The Fabric of Resistance: Textile Workshops and the Rise of Rebellious Landscapes in Colonial Peru documents the impact of Spanish colonial institutions of labor on identity and social cohesion in Peru. Through archaeological and historical lines of evidence, Di Hu examines the long-term social conditions that enabled the large-scale rebellions in the late Spanish colonial period in Peru. Hu argues that ordinary people from different backgrounds pushed back against the top-down identity categories imposed by the Spanish colonial government and in the process created a cosmopolitan social landscape that later facilitated broader rebellion.
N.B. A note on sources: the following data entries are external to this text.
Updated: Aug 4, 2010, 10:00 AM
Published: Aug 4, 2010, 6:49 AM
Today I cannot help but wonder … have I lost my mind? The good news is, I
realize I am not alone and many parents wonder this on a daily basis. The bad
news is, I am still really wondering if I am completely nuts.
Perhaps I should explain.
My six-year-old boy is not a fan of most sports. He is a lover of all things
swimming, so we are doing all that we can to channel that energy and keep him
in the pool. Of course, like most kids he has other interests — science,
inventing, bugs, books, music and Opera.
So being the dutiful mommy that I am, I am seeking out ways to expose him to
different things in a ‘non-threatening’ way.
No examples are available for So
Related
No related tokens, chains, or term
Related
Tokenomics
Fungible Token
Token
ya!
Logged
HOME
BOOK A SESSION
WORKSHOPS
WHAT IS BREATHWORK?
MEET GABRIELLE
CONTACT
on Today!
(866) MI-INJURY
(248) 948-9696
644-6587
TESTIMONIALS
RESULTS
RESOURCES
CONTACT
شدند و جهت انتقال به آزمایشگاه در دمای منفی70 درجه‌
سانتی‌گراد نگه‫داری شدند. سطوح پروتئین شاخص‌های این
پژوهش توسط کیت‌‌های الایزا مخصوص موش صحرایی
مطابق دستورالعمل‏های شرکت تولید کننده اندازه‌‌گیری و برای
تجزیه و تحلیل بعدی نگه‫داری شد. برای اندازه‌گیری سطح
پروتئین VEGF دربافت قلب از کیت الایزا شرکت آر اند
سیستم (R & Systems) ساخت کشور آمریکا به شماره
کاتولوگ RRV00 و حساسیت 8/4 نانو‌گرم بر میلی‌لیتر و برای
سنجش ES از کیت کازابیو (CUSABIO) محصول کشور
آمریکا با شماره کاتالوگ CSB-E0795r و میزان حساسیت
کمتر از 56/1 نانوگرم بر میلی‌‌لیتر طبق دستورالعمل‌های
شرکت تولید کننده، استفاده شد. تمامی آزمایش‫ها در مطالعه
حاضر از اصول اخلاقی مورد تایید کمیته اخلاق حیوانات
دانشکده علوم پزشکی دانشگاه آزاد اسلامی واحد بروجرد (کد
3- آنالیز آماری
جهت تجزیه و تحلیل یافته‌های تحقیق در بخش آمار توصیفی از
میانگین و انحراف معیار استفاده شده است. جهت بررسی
Hu’s case study is Pomacocha, the site of an important Spanish colonial hacienda (agricultural estate) and obraje (textile workshop). At its height, the latter had more than one hundred working families and sold textiles all over the Andes. Through analysis of this site, Hu explores three main long-term causes of rebellions against Spanish oppression. First, the Spanish colonial economy provided motivation and the social spaces for intercaste (indigenous, African, and mestizo) mixing at textile workshops. Second, new hybrid cultural practices and political solidarity arose there that facilitated the creation of new rebellious identities. Third, the maturation in the eighteenth century of popular folklore that reflected the harsh nature of Spanish labor institutions helped workers from diverse backgrounds gain a systemic understanding of exploitation.
This study provides a fresh archaeological and historical perspectives on the largest and most cosmopolitan indigenous-led rebellions of the Americas. Hu interweaves analyses of society at multiple scales including fine-grained perspectives of social networks, demography, and intimate details of material life in the textile workshop. She examines a wide range of data sources including artifacts, food remains, architectural plans, account books, censuses, court documents, contracts, maps, and land title disputes.
Hu has written a sophisticated and readable study relevant to historians and anthropologists interested in labor, culture, and rebellion.’
—American Anthropology
‘The Fabric of Resistance breaks new ground in our understanding of the revolutions that occurred throughout the Andes in the late 18th century. With a deft and skillful interweaving of archaeology and historical anthropology, Hu demonstrates how the so-called ‘weapons of the weak’—the everyday acts of resistance to oppression—are not pale, ineffectual shadows of the violent rebellions that command the attention of historians. The author opens a window into the world of ordinary people in one village in the colonial Andes, revealing their travails, their resistance to colonial exploitation, and the stories that they would tell. Lively and engaging, this insightful study will be talked about for many years to come.’
—Sabine Hyland, author of Gods of the Andes: An Early Jesuit Account of Inca Religion and Andean Christianity
Hu is not afraid of tackling big questions concerning the nature of colonial capitalism and its relation to race-making, ethnogenesis, and resistance. She is conversant in several historical and archaeological literatures. Connecting the micro with the macro, Hu does something exceptionally well in this book: she pays attention to the smallest details . . . without losing sight of the major historical processes that fill them with meaning.’
—The Americas
‘Hu’s The Fabric of Resistance should be considered essential reading for archaeologists, geographers, and especially historians interested in rebellions and revolutions and their aftermath in the colonial Andes.’
—Bulletin of Latin American Research
Di Hu is assistant professor of anthropology at James Madison University and an affiliated scholar at the Hopkins-Nanjing Center.